Hitting the open road means so much more when you’re on a motorcycle — you are literally open to the road, your surroundings, and the smells of forest, field, or shore. It’s a more intimate experience when you drive with all your senses: feeling the wind and sun, smelling the fields, hearing the roar of the motor. This is why thousands of people spend all winter waiting for blue skies and dry pavement so they can get out and find all those stretches of road that are definitely better on a motorcycle.
With over 3,000 miles of coastline, you don’t even need a destination to enjoy a road trip in Michigan by motorcycle. Driving around our state provides plenty of diverse scenery, back roads, and dramatic vistas. While Michigan is a relatively flat Midwest state, the mitten offers a unique landscape dotted with quaint towns, long stretches of beach that appear out of nowhere, open farmland, and miles and miles of forested wilderness.
Touring Michigan on a motorcycle really is all about the journey, not the destination. You have to stop and take breaks more often than you would driving in a car, which allows you to get out and discover hidden gems. Everyone who rides has a favorite local route they take for an evening ride and a favorite destination or two that allows them to enjoy an afternoon on the bike, but sometimes you want to go a little further, explore a little more.
In celebration of May’s Motorcycle Awareness Month, here are some particularly nice drives to take if you are lucky enough to find yourself on two wheels:
The Sunrise Coast
From Bay City, take M-13 North to US 23 in Standish. Continue on US 23 for 200 miles. Highlights include pretty little resort towns, impressive beachfront houses, Ocqueoc Falls (outside Rogers City), dockside restaurants, and the tip of the mitt: Mackinaw City. It won’t be hard to understand why US 23 has been classified as a National Scenic Byway by the National Forest Service. This route was featured in two guide articles from 2014: Sunrise Coast I and Sunrise Coast II.
Tunnel of Trees
This stretch of road, frequently referred to as Michigan’s Tunnel of Trees, is only about 22 miles from M-119 from Harbor Springs to Cross Village, but it is one of the best rides in the state and is often mentioned in top ten lists of the best rides in the US. Two lanes and turns are what this road is all about. The canopy of trees completely covers the road, making this a popular destination in the fall.
Traverse City Area
The Traverse City area, including M-22, M-37, and US 31, is loaded with unique shops, restaurants, wineries, and breweries, and a motorcycle is a perfect way to enjoy touring all Leelanau and Old Mission peninsulas have to offer. M-22 skirts the shore of Lake Michigan around Leelanau Peninsula and makes up part of the Lake Michigan Circle Tour, US 31 will take you from the lakeshore into Traverse City and beyond, and M-37 runs out to the end of Old Mission Peninsula. Northern Michigan provides the most diverse elevation in the state, which contributes to the region’s fantastic wine and fruit culture, and provides the backdrop for spectacular riding.

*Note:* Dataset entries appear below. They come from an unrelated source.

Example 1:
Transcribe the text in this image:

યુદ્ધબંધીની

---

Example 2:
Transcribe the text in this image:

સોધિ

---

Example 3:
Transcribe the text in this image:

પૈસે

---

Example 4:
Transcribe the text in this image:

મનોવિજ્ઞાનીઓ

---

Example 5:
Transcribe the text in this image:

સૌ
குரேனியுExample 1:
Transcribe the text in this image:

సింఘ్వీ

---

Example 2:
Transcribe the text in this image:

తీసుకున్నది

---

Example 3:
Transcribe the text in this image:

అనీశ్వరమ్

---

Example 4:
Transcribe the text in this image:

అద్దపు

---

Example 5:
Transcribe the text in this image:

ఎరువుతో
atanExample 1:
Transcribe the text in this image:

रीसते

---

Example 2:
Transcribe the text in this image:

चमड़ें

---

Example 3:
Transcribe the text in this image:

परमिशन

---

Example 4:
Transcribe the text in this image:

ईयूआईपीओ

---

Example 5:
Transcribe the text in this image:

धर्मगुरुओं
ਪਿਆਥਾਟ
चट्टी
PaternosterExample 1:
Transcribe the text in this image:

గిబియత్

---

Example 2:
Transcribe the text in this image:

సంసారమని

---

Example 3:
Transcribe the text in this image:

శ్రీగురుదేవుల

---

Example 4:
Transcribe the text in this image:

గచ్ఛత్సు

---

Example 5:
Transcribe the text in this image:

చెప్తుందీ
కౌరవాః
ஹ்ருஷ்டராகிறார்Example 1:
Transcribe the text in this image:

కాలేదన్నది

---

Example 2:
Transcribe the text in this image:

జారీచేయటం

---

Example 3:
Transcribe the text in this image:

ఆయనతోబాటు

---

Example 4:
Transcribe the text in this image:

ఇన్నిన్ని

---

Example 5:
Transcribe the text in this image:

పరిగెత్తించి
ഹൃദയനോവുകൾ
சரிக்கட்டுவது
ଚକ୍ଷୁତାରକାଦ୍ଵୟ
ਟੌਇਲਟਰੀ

Pictured Rocks National Lakeshore
Now that the interior road through Pictured Rocks National Lakeshore is paved, County Road H-58 through the Lakeshore is a great way to make your way through the park. You can stop at all the park’s highlights — Miner’s Castle, Miner’s Falls, 12 Mile Beach, Au Sable Light Station, Sable Falls — on the way out, and just put it in 5th gear all the way back. Plenty of sweeping curves and a few hills provide interest without too much handling to take away from the enjoyment of the ride.
This run stretches along M-203 North out of Houghton to US 41, North to Copper Harbor, and back along M-26. Riding the ridge of the Keweenaw Peninsula affords numerous views of forest-lined rocky shores. With elevation changes of up to 500 feet, this small rocky outpost peninsula of Michigan is fun to explore. The city of Houghton is a surprising find on the far end of the UP. From here you can explore the Porcupine Mountains or go north to Copper Harbor. Stop at the Jampot in Eagle Harbor, The Gay Bar in Gay, any one of the nine lighthouses or ten waterfalls, and dozens of ghost towns along the way.
Every city has “that road” that gets you out of town, has lots of curves, or leads to your favorite diner, watering hole, or scenic destination. Exploring Michigan on two wheels just means getting there is more than half the fun. Where will you be riding this season?